Support non-english languages

tleyden / open-ocr

Run your own OCR-as-a-Service using Tesseract and Docker

Apache License 2.0

1.33k stars 223 forks source link

Support non-english languages #13

Closed tleyden closed 10 years ago

tleyden commented 10 years ago

Update OpenOCR to support non-english languages

tleyden commented 10 years ago

The code is done and pushed to github, still waiting for the docker images to update.

Example using Japanese:

curl -X POST -H "Content-Type: application/json" -d '{"img_url":"http://cl.ly/image/0U2Y461J2p2K/Screen%20Shot%202014-09-06%20at%2010.36.40%20AM.png","engine":"tesseract", "engine_args":{"lang":"jpn"} }' http://yourserver.com/ocr
どうしてる?

tleyden commented 10 years ago

The list of supported languages is documented in the JSON schema here: http://docs.openocr.apiary.io/

"lang":{  
               "description":"The language to use.  If omitted, will use English",
               "enum":[  
                  "eng",
                  "ara",
                  "bel",
                  "ben",
                  "bul",
                  "ces",
                  "dan",
                  "deu",
                  "ell",
                  "fin",
                  "fra",
                  "heb",
                  "hin",
                  "ind",
                  "isl",
                  "ita",
                  "jpn",
                  "kor",
                  "nld",
                  "nor",
                  "pol",
                  "por",
                  "ron",
                  "rus",
                  "spa",
                  "swe",
                  "tha",
                  "tur",
                  "ukr",
                  "vie",
                  "chi-sim",
                  "chi-tra"
               ]

I arbitrarily picked the most common languages, but if yours isn't listed it can be added fairly easily.

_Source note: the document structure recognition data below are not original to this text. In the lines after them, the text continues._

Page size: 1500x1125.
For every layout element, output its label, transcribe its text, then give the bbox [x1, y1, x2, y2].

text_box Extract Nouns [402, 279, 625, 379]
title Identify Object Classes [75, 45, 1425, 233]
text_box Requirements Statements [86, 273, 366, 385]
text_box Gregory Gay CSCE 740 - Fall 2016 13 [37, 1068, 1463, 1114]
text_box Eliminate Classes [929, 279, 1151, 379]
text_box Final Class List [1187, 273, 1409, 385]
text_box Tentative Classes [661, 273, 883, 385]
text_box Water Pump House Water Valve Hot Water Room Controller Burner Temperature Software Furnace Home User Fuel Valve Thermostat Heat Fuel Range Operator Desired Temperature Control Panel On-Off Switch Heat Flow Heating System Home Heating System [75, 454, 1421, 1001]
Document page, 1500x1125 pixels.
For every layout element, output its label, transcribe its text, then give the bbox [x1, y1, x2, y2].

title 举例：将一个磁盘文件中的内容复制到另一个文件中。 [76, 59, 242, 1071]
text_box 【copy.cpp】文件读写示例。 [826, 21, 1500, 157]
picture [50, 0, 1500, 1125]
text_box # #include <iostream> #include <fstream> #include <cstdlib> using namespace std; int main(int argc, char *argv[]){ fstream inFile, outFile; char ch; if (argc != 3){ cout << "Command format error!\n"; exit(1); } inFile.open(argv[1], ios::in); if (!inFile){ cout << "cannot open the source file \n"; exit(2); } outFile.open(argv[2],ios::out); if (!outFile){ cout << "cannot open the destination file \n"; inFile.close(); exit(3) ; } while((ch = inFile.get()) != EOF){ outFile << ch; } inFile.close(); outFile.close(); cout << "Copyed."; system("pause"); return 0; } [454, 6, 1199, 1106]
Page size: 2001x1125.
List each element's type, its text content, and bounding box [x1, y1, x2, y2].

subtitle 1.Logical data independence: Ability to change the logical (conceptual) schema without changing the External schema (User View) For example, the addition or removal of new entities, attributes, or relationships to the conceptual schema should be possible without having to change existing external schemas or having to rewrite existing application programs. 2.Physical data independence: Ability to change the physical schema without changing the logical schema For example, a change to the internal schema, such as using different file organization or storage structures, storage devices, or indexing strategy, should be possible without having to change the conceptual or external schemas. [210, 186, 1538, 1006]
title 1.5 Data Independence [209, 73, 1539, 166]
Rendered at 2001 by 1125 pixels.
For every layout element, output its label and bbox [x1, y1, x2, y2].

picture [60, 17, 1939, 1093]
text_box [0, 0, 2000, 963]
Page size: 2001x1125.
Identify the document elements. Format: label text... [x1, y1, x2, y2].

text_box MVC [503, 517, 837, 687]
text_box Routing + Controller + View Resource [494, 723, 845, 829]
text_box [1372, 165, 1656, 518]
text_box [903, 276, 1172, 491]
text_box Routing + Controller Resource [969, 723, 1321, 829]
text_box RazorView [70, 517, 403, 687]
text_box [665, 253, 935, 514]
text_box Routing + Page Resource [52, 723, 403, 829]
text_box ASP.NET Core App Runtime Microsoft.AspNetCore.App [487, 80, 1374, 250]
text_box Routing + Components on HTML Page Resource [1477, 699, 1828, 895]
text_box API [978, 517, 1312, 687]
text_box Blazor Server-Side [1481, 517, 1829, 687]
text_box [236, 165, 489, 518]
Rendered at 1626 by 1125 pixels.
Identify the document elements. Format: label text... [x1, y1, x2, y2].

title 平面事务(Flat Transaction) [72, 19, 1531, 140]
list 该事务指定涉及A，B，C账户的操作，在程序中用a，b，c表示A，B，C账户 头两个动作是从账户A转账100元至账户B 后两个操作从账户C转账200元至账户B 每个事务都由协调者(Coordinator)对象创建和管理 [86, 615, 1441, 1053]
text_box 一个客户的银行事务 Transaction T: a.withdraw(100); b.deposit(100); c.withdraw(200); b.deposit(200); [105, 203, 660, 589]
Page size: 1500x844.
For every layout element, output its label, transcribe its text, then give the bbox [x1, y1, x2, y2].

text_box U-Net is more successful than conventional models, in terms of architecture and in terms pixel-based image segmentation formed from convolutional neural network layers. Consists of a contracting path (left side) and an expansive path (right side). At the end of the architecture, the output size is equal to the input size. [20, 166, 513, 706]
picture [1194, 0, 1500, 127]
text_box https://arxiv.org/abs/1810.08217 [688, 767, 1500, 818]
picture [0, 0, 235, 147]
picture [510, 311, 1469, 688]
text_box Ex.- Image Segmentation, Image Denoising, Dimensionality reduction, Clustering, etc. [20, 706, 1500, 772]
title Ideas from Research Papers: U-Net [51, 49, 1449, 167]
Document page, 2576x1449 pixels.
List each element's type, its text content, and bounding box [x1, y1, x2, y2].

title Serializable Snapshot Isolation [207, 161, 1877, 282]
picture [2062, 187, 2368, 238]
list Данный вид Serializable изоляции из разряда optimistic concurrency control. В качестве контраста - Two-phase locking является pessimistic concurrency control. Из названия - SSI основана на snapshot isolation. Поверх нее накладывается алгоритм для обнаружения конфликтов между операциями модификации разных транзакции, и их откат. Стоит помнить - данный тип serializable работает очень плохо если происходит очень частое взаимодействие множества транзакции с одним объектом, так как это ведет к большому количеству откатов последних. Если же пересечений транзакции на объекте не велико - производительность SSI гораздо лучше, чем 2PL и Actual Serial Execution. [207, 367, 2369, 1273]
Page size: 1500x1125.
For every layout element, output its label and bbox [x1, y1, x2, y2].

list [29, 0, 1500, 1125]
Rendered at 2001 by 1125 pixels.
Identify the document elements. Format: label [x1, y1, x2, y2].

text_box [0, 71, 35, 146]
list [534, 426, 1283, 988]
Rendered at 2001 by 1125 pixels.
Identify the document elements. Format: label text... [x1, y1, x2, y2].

tleyden commented 10 years ago

The docker image has been re-built, so this is ready to use.

Run docker pull tleyden5iwx/open-ocr to get the latest, and then restart your services.

itchat commented 5 years ago

Seems like "chi-sim" and "chi-tra" won't work, it returned me "Error processing image url: . Error: exit status 1".

tleyden commented 5 years ago

@itchat can you open a separate ticket with steps to reproduce?